McClure gained attention both for his opinionated blog 500 Hats (as of 2011 one of the ten most-read blogs on venture capital finance) and as one of the so-called "Super Angel" investors involved in the Angelgate controversy.

In 2019, McClure founded Practical Venture Capital, a venture capital firm focused on secondary markets. According to Bloomberg, the firm was designed to "purchase stakes in smaller funds, sometimes called micro-venture capital firms" and to "buy stakes from those funds' investors when they're seeking liquidity." Bloomberg reported the firm had an initial fundraising target of $100 million.

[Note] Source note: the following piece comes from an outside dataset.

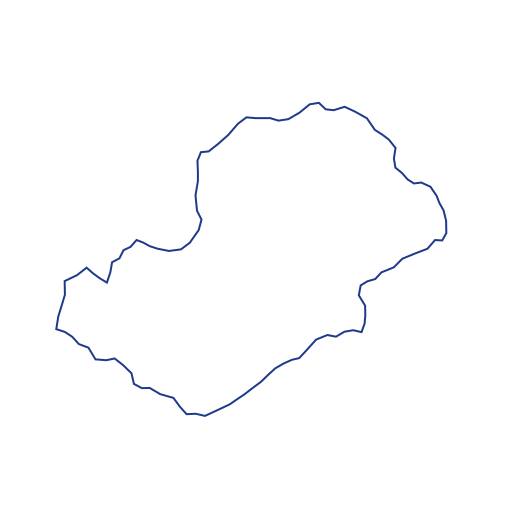 the district of Bom Jesus dos Perdões, São Paulo, Brazil, rotated 205°
{"feature_id": "56859067B70842642043037", "entity_name": "Bom Jesus dos Perdões", "entity_type": "district", "adm_level": 2, "iso_a3": "BRA", "parent_name": "Brazil", "parent_adm1": "São Paulo", "projection": "albers", "projection_center": [-46.478, -23.173], "detail": "fine", "context": "isolated", "style": "outline", "palette": "blue", "viewbox_px": 512, "rotation_deg": 205, "n_neighbors": 0, "source": "geoboundaries", "source_scale": "gbopen_adm2", "svg_char_len": 1518}
<svg xmlns="http://www.w3.org/2000/svg" viewBox="0 0 512 512"><g transform="rotate(205 256 256)"><path d="M175.2,412.9L184.7,417.6L192.9,419.4L201.5,420.5L213.7,427.7L227.2,428.7L238.7,428.7L247.2,421.0L254.8,418.4L263.7,421.4L271.4,416.2L277.1,404.4L284.5,393.7L292.8,388.2L301.6,386.9L314.3,380.9L323.3,377.6L328.3,368.1L332.3,354.0L337.6,341.8L343.1,330.8L349.8,326.8L349.3,317.5L344.0,307.3L340.3,299.3L336.5,285.5L328.6,272.1L320.8,266.0L318.9,255.3L321.6,240.1L326.8,230.3L337.0,223.8L348.3,221.0L356.5,220.0L363.8,220.5L371.0,220.0L373.6,211.2L378.5,205.3L378.8,196.1L383.8,189.5L381.1,179.6L379.9,168.9L388.3,169.8L396.3,171.4L404.6,173.8L410.1,163.0L418.8,152.4L412.8,140.1L411.3,129.8L409.6,117.5L406.1,105.3L397.1,106.4L388.3,105.1L379.3,101.3L369.1,102.1L357.8,94.5L347.6,98.3L340.8,103.4L330.2,100.9L319.3,97.1L312.6,88.5L303.6,88.0L296.6,91.5L284.6,90.3L270.8,92.5L261.4,87.3L252.1,83.3L243.8,87.6L234.7,89.5L226.4,99.3L217.1,110.5L213.3,117.0L208.1,125.6L202.6,136.2L198.4,143.9L195.2,152.3L191.2,162.1L185.9,169.8L179.6,177.1L173.7,181.7L170.2,192.5L166.2,205.6L158.0,214.5L149.4,216.7L143.9,224.7L136.6,229.8L128.2,231.6L129.0,240.6L131.9,248.6L136.2,257.2L146.2,263.8L148.7,273.6L144.4,280.1L138.2,285.5L135.4,294.2L126.3,304.0L122.2,315.4L113.2,325.2L103.7,335.0L100.5,346.1L93.8,348.8L93.2,357.2L98.6,368.3L105.3,376.6L112.0,381.4L117.8,386.9L127.2,392.5L137.3,392.4L143.5,388.5L151.0,389.5L158.8,392.9L167.0,395.0L172.2,402.6L175.2,412.9Z" fill="none" stroke="#1e3a8a" stroke-width="2"/></g></svg>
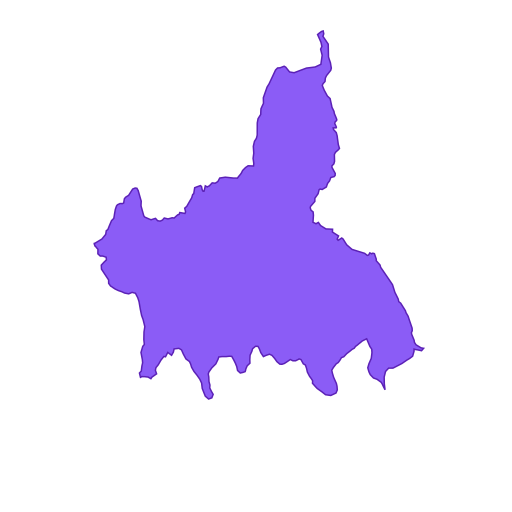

=== Sexual harassment allegations ===

In 2017, McClure was identified in a New York Times article, along with Sacca, about sexual harassment in venture capital. He was described as sending sexually inappropriate messages to a female investor, who later sought employment at his company. In response, he stepped down from day-to-day management in a post titled "I'm a Creep. I'm Sorry". He then denied the accusations and retracted his apology in another post that was then deleted. A few days later, McClure severed all ties with 500 Startups, resigning as general partner as well. Hours after McClure resigned, a fresh allegation surfaced against him, this time of sexual assault.

McClure later created a new venture capital fund, Practical Venture Capital, which aims to buy equity in companies he funded through 500 Startups.